I knew–and knew that most others didn’t–that every dollar that gets poured into a Tax Increment Financing District’s project comes out of your and my pockets.
That’s because local tax districts are not at their maximum tax rates, as governed by state law.
The Property Tax Cap has forced those tax rates down while real estate values increased far faster than the increase in the cost of living.
So, if the value of your house went up 10% one year and the CPI increased 3%, the tax rate of each district had to be decreased to make sure its tax take would not exceed the CPI.
A bit complicated, but the result is that no tax district is at its maximum rate limit.

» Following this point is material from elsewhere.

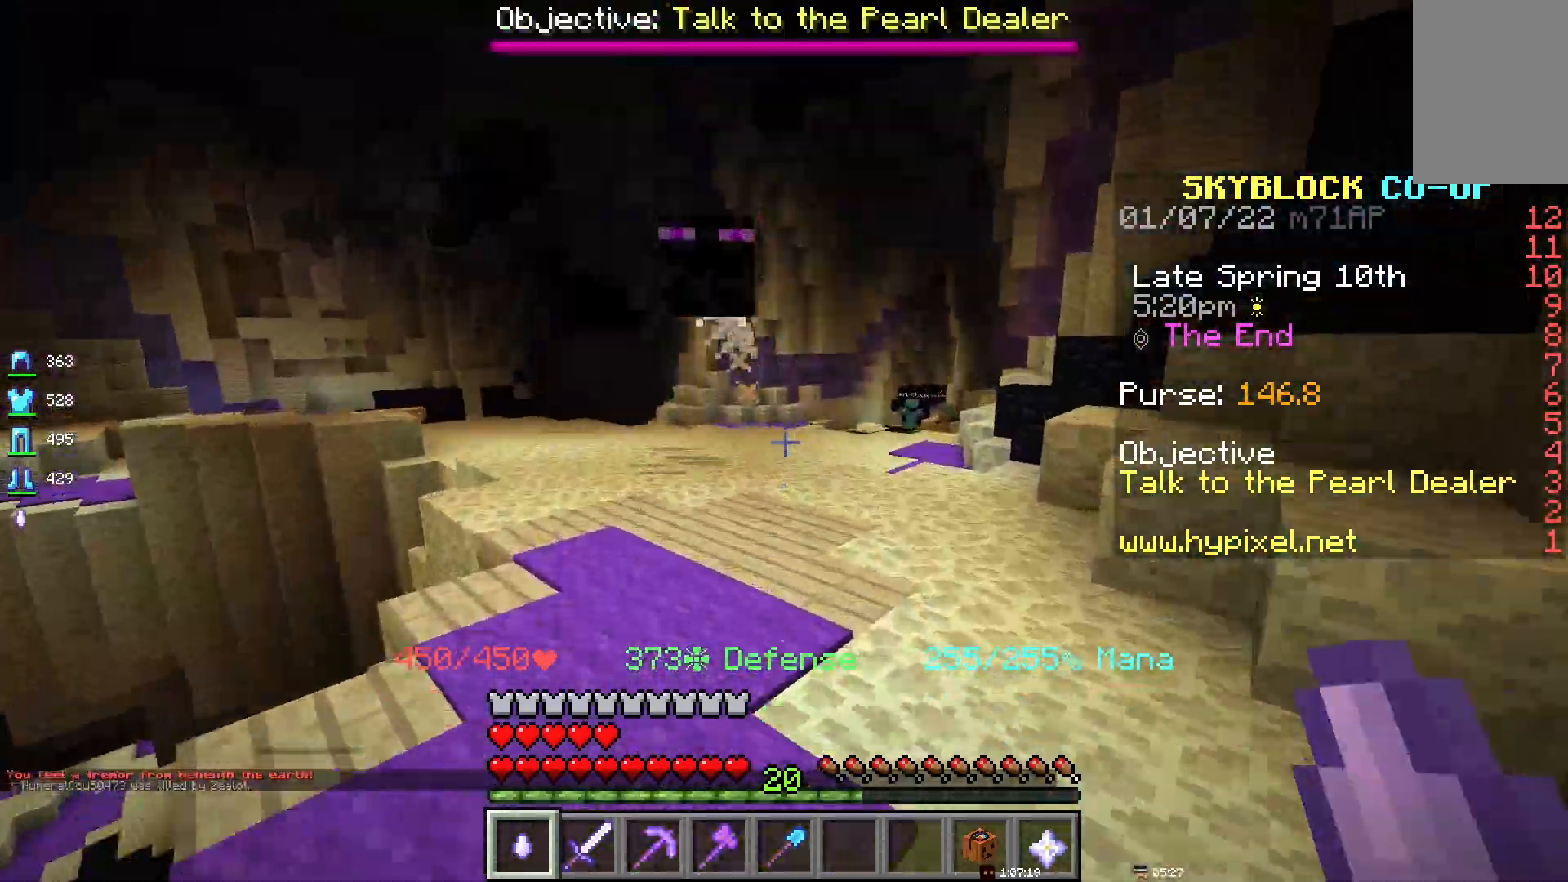
{"keys": [], "mouse": [], "events": [[400, "space", "up"]]}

That means when assessed value is stolen from it by a city’s or village’s creation of a TIF district, the other tax district (read school district, park district, county government, you name it) can just increase the tax rate to get the same amount of money it would have otherwise received.
That’s why I called it a “TIF Tax Hike.”
So, with “free money,” you can expect that cities and villages won’t be too careful with it.
Take a look at the new fee collection gate being constructed at Vulcan Lakes…oops, Three Oaks Recreation Area, a place with precious few oaks, I would imagine. (You can see other pictures here on the city’s web site.)
Compare that to the one used by the Crystal Lake Park District. It’s portable. Made of wood.